28 ottobre 1922, 18^ marcia su Roma. “Facite ‘a faccia feroce e marciate”.
Il commissario De Martino – personaggio già apprezzato in altri romanzi del “giovanottello” Rossetti – stavolta è costretto a tirar fuori dalla naftalina la sua divisa d’orbace e fingere di credere a quella ricorrenza, al decreto che ha cambiato nome alla sua squadra da Omicidi a Investigativa perché ora, col Regime, in Italia non si registrano più delitti (così dice la MinCulPop) ma- diciamo per fortuna- viene presto investito del caso di una donna, abbigliata da prostituta (callipigia, per altro), ma agghindata in modo costoso, e dalla scomparsa di Tanja, imparentata con re Zog di Albania (e gli albanesi in quell’epoca sono italiani).
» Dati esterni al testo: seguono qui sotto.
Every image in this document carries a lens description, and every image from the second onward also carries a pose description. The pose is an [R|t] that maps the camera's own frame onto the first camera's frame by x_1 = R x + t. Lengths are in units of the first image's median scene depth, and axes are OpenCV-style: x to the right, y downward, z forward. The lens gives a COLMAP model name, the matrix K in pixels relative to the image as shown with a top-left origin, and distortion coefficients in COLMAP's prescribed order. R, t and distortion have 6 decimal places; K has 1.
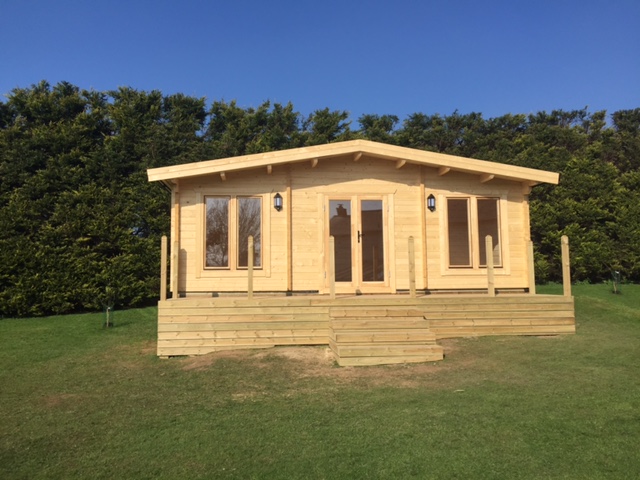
lens RADIAL K [[541.9, 0, 316.5], [0, 541.9, 239.3], [0, 0, 1]] dist [0.056160, -0.085963]
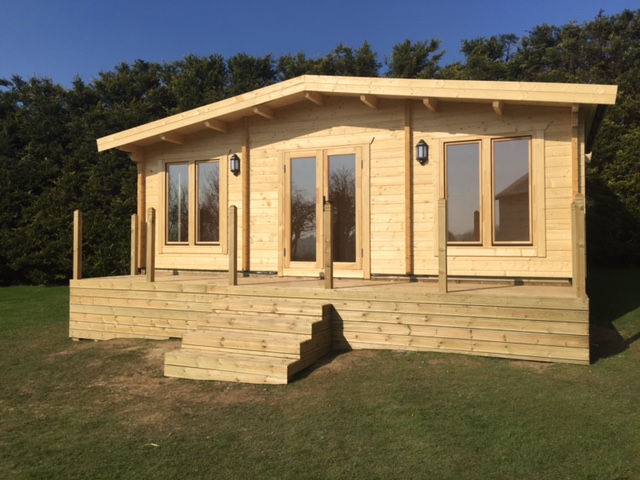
lens RADIAL K [[541.9, 0, 319.8], [0, 541.9, 234.2], [0, 0, 1]] dist [0.056160, -0.085963]
pose [[0.869478, 0.001343, -0.493970, 0.452546], [0.027966, 0.998259, 0.051938, -0.001761], [0.493180, -0.058974, 0.867926, 0.326148]]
Diciannovesimo romanzo “giallognolo” per Rossetti (riedizione, questa, a riprova di quanto piaccia questo autore) e secondo appuntamento a Risolto Giallo dove ha portato i suoi 90 anni di smalto, la gentilezza d’autretemps, i personaggi meravigliosi che ha creato, dalla astuta e ciarliera signora Ada, col suo the delle cinque al bar Cucchi (anzi, il karkadè, in omaggio alle colonie), ai membri della squadra che vanno a pranzo a casa, le passeggiate a Como, l’agenzia Stefani che oscura ogni dettaglio non consono al regime e gli eja-eja-alalà e recite a corollario.
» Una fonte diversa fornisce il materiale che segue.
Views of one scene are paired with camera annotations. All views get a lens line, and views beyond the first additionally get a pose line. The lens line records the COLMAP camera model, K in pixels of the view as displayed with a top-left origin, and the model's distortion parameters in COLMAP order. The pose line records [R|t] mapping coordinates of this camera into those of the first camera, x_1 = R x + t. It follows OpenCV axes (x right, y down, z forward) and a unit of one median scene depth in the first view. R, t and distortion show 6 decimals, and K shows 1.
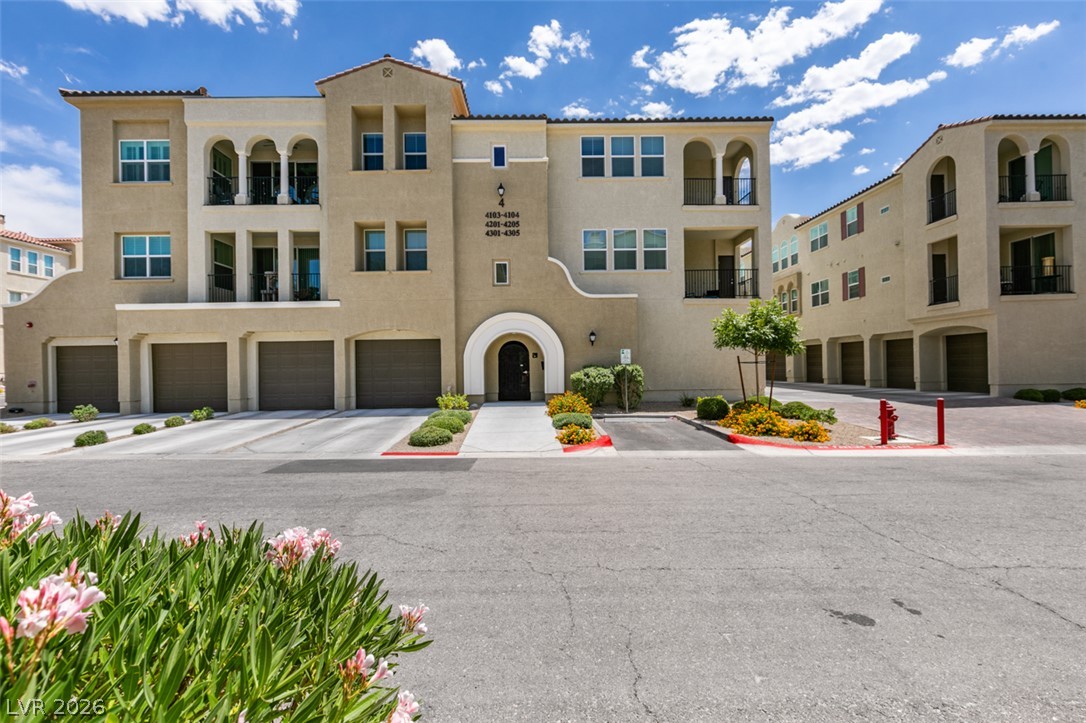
lens RADIAL K [[483.7, 0, 545.6], [0, 483.7, 362.4], [0, 0, 1]] dist [0.000368, -0.000486]
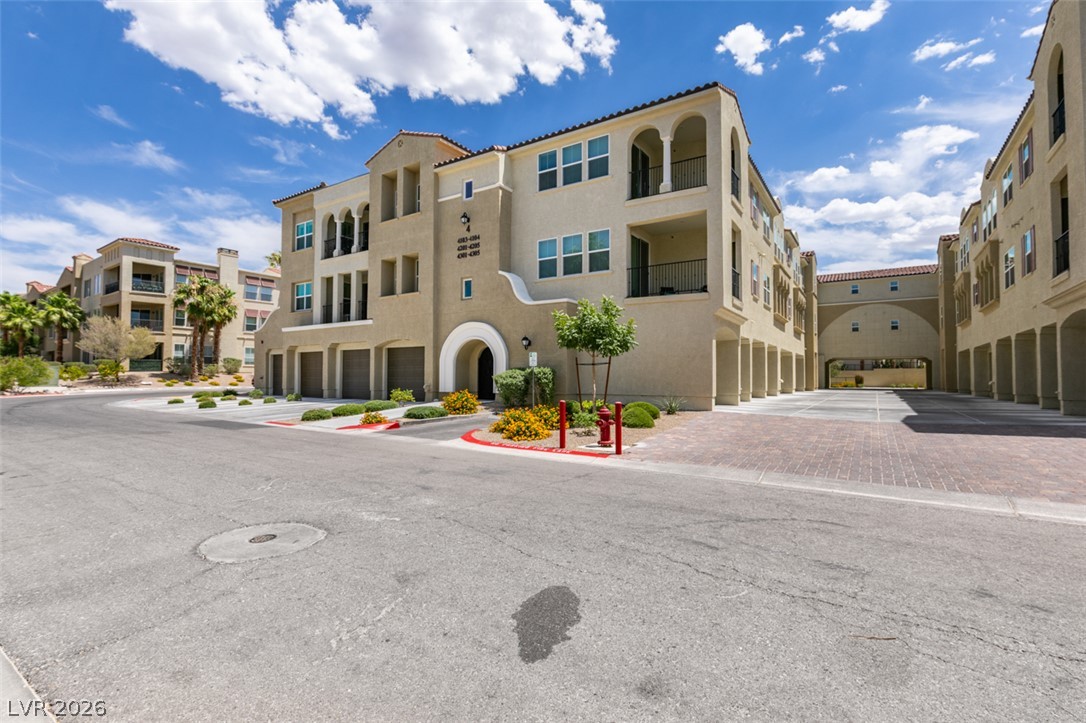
lens RADIAL K [[500.2, 0, 539.6], [0, 500.2, 365.5], [0, 0, 1]] dist [-0.010437, -0.000336]
pose [[0.827869, 0.004397, -0.560905, 0.728004], [-0.010161, 0.999923, -0.007159, 0.008098], [0.560830, 0.011626, 0.827849, 0.097892]]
Una storia avvincente, storicamente ben contestualizzata, scritta con una punta di ironia inglese ed un’infinita tenerezza per la Milano di allora, descritta così bene da parer vista con gli occhi dei nonni. Lui dice che è l’ultimo romanzo, io non gli voglio credere perché è uno dei miei autori più cari.